Analysis: The Cow Run by Neal Wu

We first sort the cows' positions in order, and we add a cow at location 0 for simplicity. A key observation is that at any time, the set of cows we have visited forms a consecutive sequence in the sorted list of cows. Thus, we can do DP on the interval of cows we have visited so far. At any point of our algorithm, we are extending an interval either by adding one cow to the left or one cow to the right, meaning that the minimum cost solution for any interval results in our location being either at the leftmost cow or the rightmost cow. This allows us to define our state: we keep track of the leftmost cow, the rightmost cow, and whether we are located at the left or the right of our interval. The state transition consists only of trying all possible ways to extend an interval by one cow (of which there are only 4). This can be seen in the solution below, which is O(N²) overall.

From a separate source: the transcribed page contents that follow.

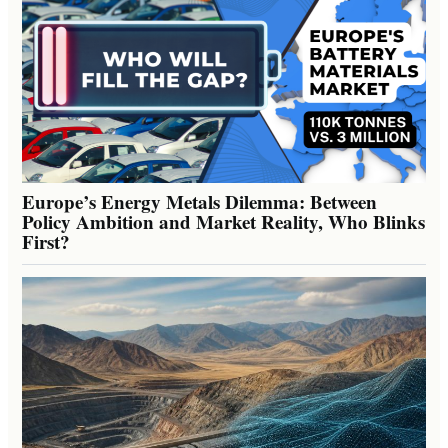
Europe’s Energy Metals Dilemma: Between
Policy Ambition and Market Reality, Who Blinks
First?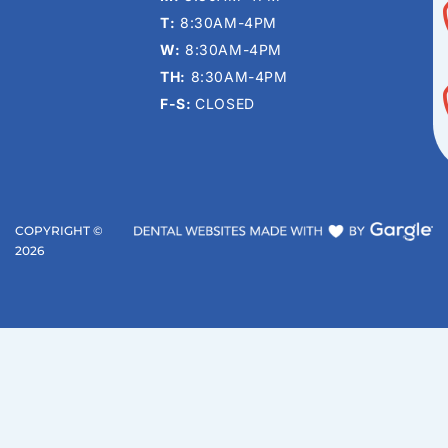
T:
8:30AM-4PM
W:
8:30AM-4PM
TH:
8:30AM-4PM
F-S:
CLOSED
COPYRIGHT ©
2026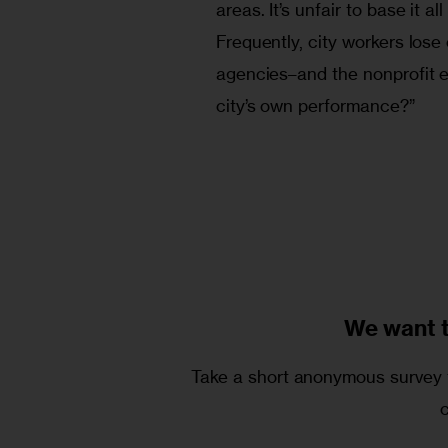
areas. It’s unfair to base it a
Frequently, city workers lose
agencies–and the nonprofit en
city’s own performance?” 
We want 
Take a short anonymous survey t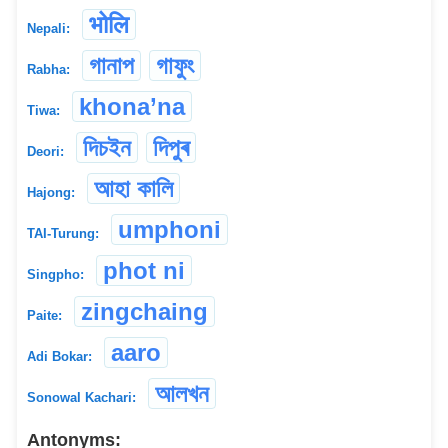
भोलि
Nepali:
গানাপ
গাফুং
Rabha:
khona’na
Tiwa:
দিচইন
দিপুৰ
Deori:
আহা কালি
Hajong:
umphoni
TAI-Turung:
phot ni
Singpho:
zingchaing
Paite:
aaro
Adi Bokar:
আলখন
Sonowal Kachari:
Antonyms: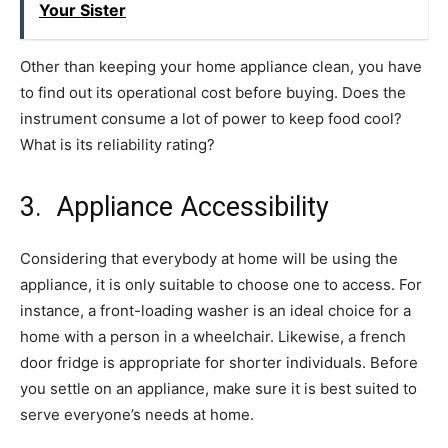
Your Sister
Other than keeping your home appliance clean, you have
to find out its operational cost before buying. Does the
instrument consume a lot of power to keep food cool?
What is its reliability rating?
3. Appliance Accessibility
Considering that everybody at home will be using the
appliance, it is only suitable to choose one to access. For
instance, a front-loading washer is an ideal choice for a
home with a person in a wheelchair. Likewise, a french
door fridge is appropriate for shorter individuals. Before
you settle on an appliance, make sure it is best suited to
serve everyone’s needs at home.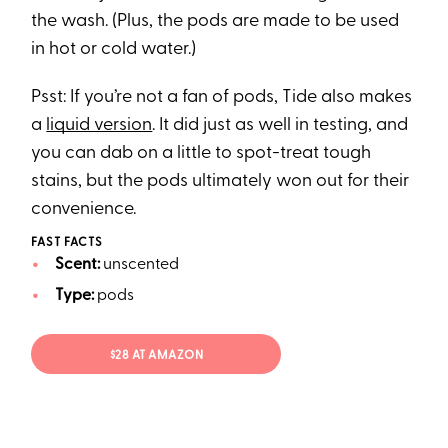
the wash. (Plus, the pods are made to be used
in hot or cold water.)
Psst: If you’re not a fan of pods, Tide also makes
a
liquid version
. It did just as well in testing, and
you can dab on a little to spot-treat tough
stains, but the pods ultimately won out for their
convenience.
FAST FACTS
Scent:
unscented
Type:
pods
$28 AT AMAZON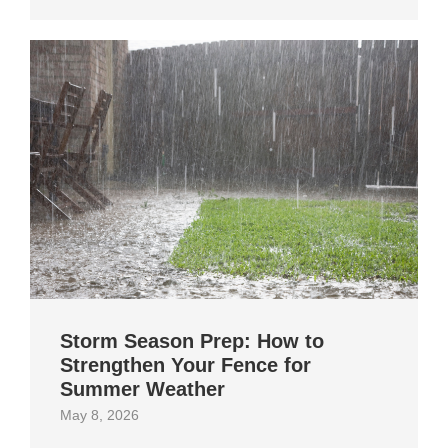
Storm Season Prep: How to
Strengthen Your Fence for
Summer Weather
May 8, 2026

The following is a sample solution:

#include <cstdio>
#include <algorithm>
using namespace std;

FILE *fin = fopen ("cowrun.in", "r");
FILE *fout = fopen ("cowrun.out", "w");

const int MAXN = 1005;

int N;
int cows [MAXN];
int best [MAXN][MAXN][2];

int main ()
{
    memset (best, 63, sizeof (best));

    fscanf (fin, "%d", &N);

    for (int i = 1; i <= N; i++)
	fscanf (fin, "%d", cows + i);

    cows [++N] = 0;

    sort (cows + 1, cows + N + 1);

    for (int i = 1; i <= N; i++)
	if (cows [i] == 0)
	    best [i][1][0] = 0;


    for (int len = 1; len < N; len++)
    {
	int ccount = N - len;

	for (int i = 1; i + len <= N + 1; i++)
	{
	    best [i - 1][len + 1][0] <?= best [i][len][0] + ccount * (cows [i] -
cows [i - 1]);
	    best [i - 1][len + 1][0] <?= best [i][len][1] + ccount * (cows [i + len
- 1] - cows [i - 1]);

	    best [i][len + 1][1] <?= best [i][len][0] + ccount * (cows [i + len] -
cows [i]);
	    best [i][len + 1][1] <?= best [i][len][1] + ccount * (cows [i + len] -
cows [i + len - 1]);
	}
    }

    fprintf (fout, "%d\n", best [1][N][0] <? best [1][N][1]);

    return 0;
}

In addition, the memory of the solution can be reduced to O(N), as in the following solution:

#include <cstdio>
#include <algorithm>
using namespace std;

FILE *fin = fopen ("cowrun.in", "r");
FILE *fout = fopen ("cowrun.out", "w");

const int MAXN = 1005;

int N;
int cows [MAXN];
int best [MAXN][2], best2 [MAXN][2];

inline void mini (int &a, int b)
{
    if (b < a) a = b;
}

int main ()
{
    memset (best, 63, sizeof (best));

    fscanf (fin, "%d", &N);

    for (int i = 1; i <= N; i++)
	fscanf (fin, "%d", cows + i);

    cows [++N] = 0;

    sort (cows + 1, cows + N + 1);

    for (int i = 1; i <= N; i++)
	if (cows [i] == 0)
	    best [i][0] = 0;


    for (int len = 1; len < N; len++)
    {
	int ccount = N - len;

	memset (best2, 63, sizeof (best2));

	for (int i = 1; i + len <= N + 1; i++)
	{
	    mini (best2 [i - 1][0], best [i][0] + ccount * (cows [i] - cows [i - 1]));
	    mini (best2 [i - 1][0], best [i][1] + ccount * (cows [i + len - 1] - cows
[i - 1]));

	    mini (best2 [i][1], best [i][0] + ccount * (cows [i + len] - cows [i]));
	    mini (best2 [i][1], best [i][1] + ccount * (cows [i + len] - cows [i + len
- 1]));
	}

	memcpy (best, best2, sizeof (best));
    }

    fprintf (fout, "%d\n", best [1][0] <? best [1][1]);

    return 0;
}